Offices of social security should be opened to receive the demands of workers who lost their jobs claiming the unemployment remuneration, disbursement of which should take place immediately on the eighth day after losing job for those fulfilling the requirements (Articles 87, 88, and 89 of Social Security Law 149/2019). 

- Giving the opportunity to workers registering themselves any time without limitation of deadlines; 
- Disbursing a monthly award of 1000 Egyptian Pounds during three months to workers beginning this month of April until the situation becomes clearer and more stable regarding Coronavirus; 
- After the end of the crisis, there should be a long-term follow-up about the results of non-organized workers’ registration in order to improve the process of registering non-organized workers and compel business owners to keep daily registrars of workers presence and provide the names of those insured together with their share of social insurance fees; 
- A re-evaluation of the salaries’ value and the percentage of monthly insurance fees according to a new calculation based on actuarial accounting taking primarily in consideration the interests of insured workers and their right to social protection; 
- Conduct a census about the workers who are no longer capable of working and develop a system of monthly pension for them; 
- Enable non-organized workers to establish efficient trade unions in defending their rights and adopting their demands; 
- Provide the insured ones (amounting to nearly three millions working in bakeries, land transportation and entrepreneurship) registered at the Social Security Fund for workers’ compensation of unemployment to be taken from the account allocated for unemployment in compatibility with the provisions of Social Security Law and with ILO Convention 102 about the criteria of social insurance; 
- Temporarily exempt these workers and their families from the bills of electricity, water and natural gas until the end of the present situation and its economic repercussions; 
- Amend the draft Labor Law presented to the Parliament as to secure legal protection for these workers, including the mechanisms to follow-up and monitor their conditions of work;
The present crisis raises again the pending issue of domestic workers and those in similar situations; it is well noticed and known that many households have terminated them as a consequence of Coronavirus; such measures expose this category of workers to extremely difficult living conditions. 

While we consider that the families employing domestic workers should grant them pay leaves as all concerned parties are expected to bear part of the responsibilities and charges, we reiterate the claim to necessarily amend the Labor Law in order to ensure that this category will not be excluded from protection under its umbrella.
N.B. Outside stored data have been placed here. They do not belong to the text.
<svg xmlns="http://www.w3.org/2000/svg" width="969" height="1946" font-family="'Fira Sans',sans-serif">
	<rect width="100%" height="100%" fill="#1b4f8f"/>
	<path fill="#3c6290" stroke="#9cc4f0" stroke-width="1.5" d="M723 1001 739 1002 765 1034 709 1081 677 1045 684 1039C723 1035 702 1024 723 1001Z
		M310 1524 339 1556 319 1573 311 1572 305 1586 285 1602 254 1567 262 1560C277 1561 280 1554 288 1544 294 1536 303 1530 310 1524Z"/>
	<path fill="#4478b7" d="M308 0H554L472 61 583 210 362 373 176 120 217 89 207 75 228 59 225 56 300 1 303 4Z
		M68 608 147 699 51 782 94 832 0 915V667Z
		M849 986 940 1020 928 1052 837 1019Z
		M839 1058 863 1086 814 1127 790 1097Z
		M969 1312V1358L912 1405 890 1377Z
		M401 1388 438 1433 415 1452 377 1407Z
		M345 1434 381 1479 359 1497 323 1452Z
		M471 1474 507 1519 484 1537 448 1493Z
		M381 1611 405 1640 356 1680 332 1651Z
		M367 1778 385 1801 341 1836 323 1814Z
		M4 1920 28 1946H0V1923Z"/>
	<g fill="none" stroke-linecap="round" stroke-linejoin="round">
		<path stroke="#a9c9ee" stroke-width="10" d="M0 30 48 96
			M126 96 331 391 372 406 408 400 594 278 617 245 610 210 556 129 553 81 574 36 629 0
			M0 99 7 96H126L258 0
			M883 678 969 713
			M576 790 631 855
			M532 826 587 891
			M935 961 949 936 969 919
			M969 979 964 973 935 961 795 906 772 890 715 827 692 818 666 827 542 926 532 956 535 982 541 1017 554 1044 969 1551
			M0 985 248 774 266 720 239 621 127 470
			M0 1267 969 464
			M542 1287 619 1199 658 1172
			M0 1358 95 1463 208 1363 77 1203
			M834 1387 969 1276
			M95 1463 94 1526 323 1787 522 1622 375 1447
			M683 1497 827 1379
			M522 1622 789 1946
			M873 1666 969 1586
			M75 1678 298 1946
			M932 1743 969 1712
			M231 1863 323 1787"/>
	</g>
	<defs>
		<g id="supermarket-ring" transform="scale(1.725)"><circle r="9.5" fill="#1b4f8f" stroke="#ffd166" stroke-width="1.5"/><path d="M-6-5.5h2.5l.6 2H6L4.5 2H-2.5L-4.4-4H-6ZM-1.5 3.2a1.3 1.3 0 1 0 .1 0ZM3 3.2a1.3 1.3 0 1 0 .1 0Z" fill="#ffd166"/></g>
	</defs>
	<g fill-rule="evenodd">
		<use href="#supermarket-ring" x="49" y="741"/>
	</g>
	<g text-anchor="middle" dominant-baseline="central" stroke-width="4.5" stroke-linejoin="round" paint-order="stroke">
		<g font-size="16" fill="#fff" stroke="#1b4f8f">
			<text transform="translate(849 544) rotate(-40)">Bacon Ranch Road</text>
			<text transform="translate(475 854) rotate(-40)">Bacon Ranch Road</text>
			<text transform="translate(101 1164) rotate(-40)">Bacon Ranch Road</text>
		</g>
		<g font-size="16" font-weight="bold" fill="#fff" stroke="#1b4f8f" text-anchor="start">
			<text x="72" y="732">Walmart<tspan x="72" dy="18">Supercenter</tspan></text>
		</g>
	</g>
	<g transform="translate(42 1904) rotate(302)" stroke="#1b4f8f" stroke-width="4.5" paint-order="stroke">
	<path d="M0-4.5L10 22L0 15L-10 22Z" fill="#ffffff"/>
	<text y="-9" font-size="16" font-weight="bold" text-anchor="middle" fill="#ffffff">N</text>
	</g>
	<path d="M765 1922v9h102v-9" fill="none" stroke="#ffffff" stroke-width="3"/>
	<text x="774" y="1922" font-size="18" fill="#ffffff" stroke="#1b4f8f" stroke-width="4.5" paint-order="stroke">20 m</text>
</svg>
We confirm once again that it is quite possible to exempt such categories of work from the provisions of the chapter about inspection of the work place and the right to judicial seizure without depriving these workers from the protection of their rights in terms of salaries, working hours and holidays as well as benefitting from the coverage of social security;

Prioritize the provision of help and support to small and micro projects.
Provide the necessary tools to prevent contamination from the virus and secure work environment for medical teams and workers obliged to practice their tasks in order to provide important and basic services to other citizens (industry of medicines, food industries, production of tools for prevention).

Finally, the present crisis is showing clearly the dire need of workers and the society as a whole for real trade unions freely established and capable of providing protection and effectively advocating for people’s rights.